Department of Medicine, Division of Immunology & Rheumatology, Stanford University, Stanford, CA 94305, USA.
Arthritis Res Ther. 2009;11(3):R76. doi: 10.1186/ar2706. Epub 2009 May 21.
INTRODUCTION: Anti-TNF therapies have revolutionized the treatment of rheumatoid arthritis (RA), a common systemic autoimmune disease involving destruction of the synovial joints. However, in the practice of rheumatology approximately one-third of patients demonstrate no clinical improvement in response to treatment with anti-TNF therapies, while another third demonstrate a partial response, and one-third an excellent and sustained response. Since no clinical or laboratory tests are available to predict response to anti-TNF therapies, great need exists for predictive biomarkers. METHODS: Here we present a multi-step proteomics approach using arthritis antigen arrays, a multiplex cytokine assay, and conventional ELISA, with the objective to identify a biomarker signature in three ethnically diverse cohorts of RA patients treated with the anti-TNF therapy etanercept. RESULTS: We identified a 24-biomarker signature that enabled prediction of a positive clinical response to etanercept in all three cohorts (positive predictive values 58 to 72%; negative predictive values 63 to 78%). CONCLUSIONS: We identified a multi-parameter protein biomarker that enables pretreatment classification and prediction of etanercept responders, and tested this biomarker using three independent cohorts of RA patients. Although further validation in prospective and larger cohorts is needed, our observations demonstrate that multiplex characterization of autoantibodies and cytokines provides clinical utility for predicting response to the anti-TNF therapy etanercept in RA patients.

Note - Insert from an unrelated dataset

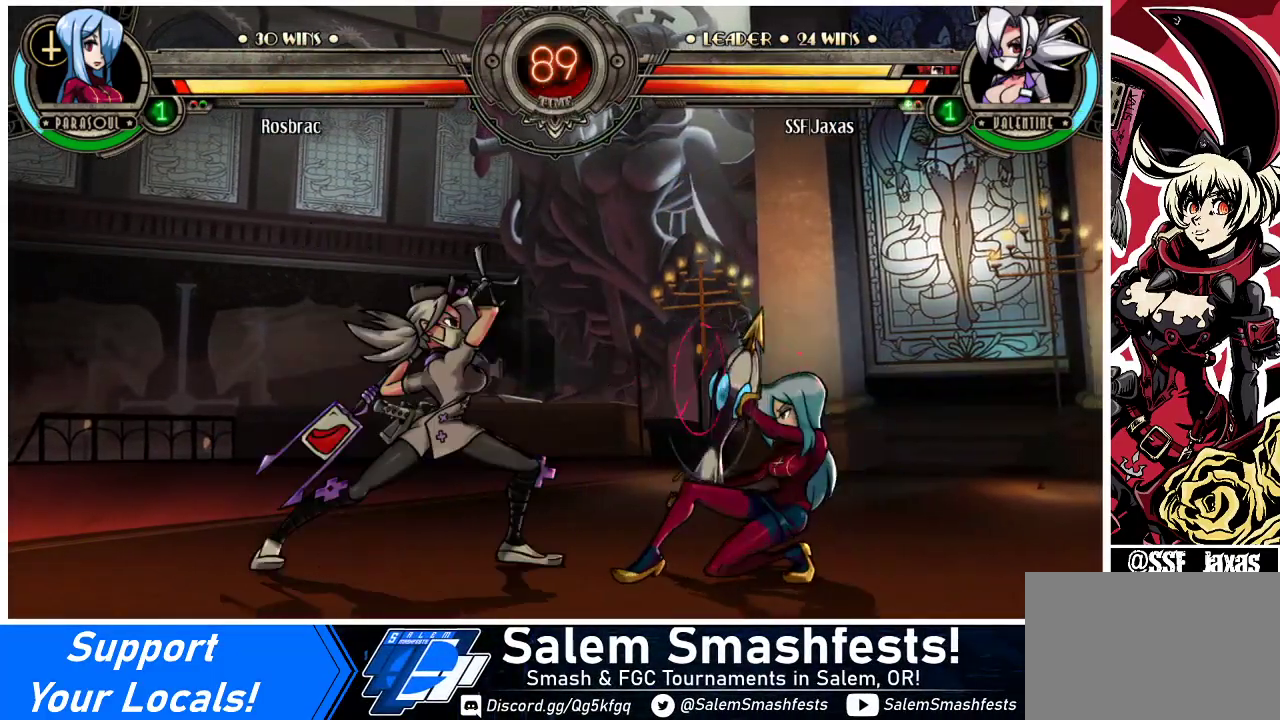
{"buttons": [], "events": [[33, "R2", "up"]]}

简介:抗 TNF 治疗彻底改变了类风湿关节炎(RA)的治疗方法,RA 是一种常见的全身性自身免疫性疾病,涉及滑膜关节的破坏。然而,在风湿病学的实践中,大约三分之一的患者在接受抗 TNF 治疗时没有临床改善,另有三分之一的患者有部分反应,三分之一的患者有极好且持续的反应。由于目前尚无临床或实验室检测方法可预测抗 TNF 治疗的反应,因此非常需要预测性生物标志物。 方法:我们采用关节炎抗原阵列、多重细胞因子测定和常规 ELISA 等多步蛋白质组学方法,旨在确定三种不同种族的 RA 患者接受抗 TNF 治疗依那西普治疗后,生物标志物的特征。 结果:我们确定了一个 24 种生物标志物的特征,可以预测所有三个队列中依那西普的阳性临床反应(阳性预测值为 58%至 72%;阴性预测值为 63%至 78%)。 结论:我们确定了一种多参数蛋白生物标志物,可以在依那西普治疗前对患者进行分类和预测,并用三种独立的 RA 患者队列对该生物标志物进行了测试。尽管还需要在前瞻性和更大的队列中进行进一步验证,但我们的观察结果表明,自身抗体和细胞因子的多重特征分析可为预测 RA 患者对依那西普的抗 TNF 治疗反应提供临床应用价值。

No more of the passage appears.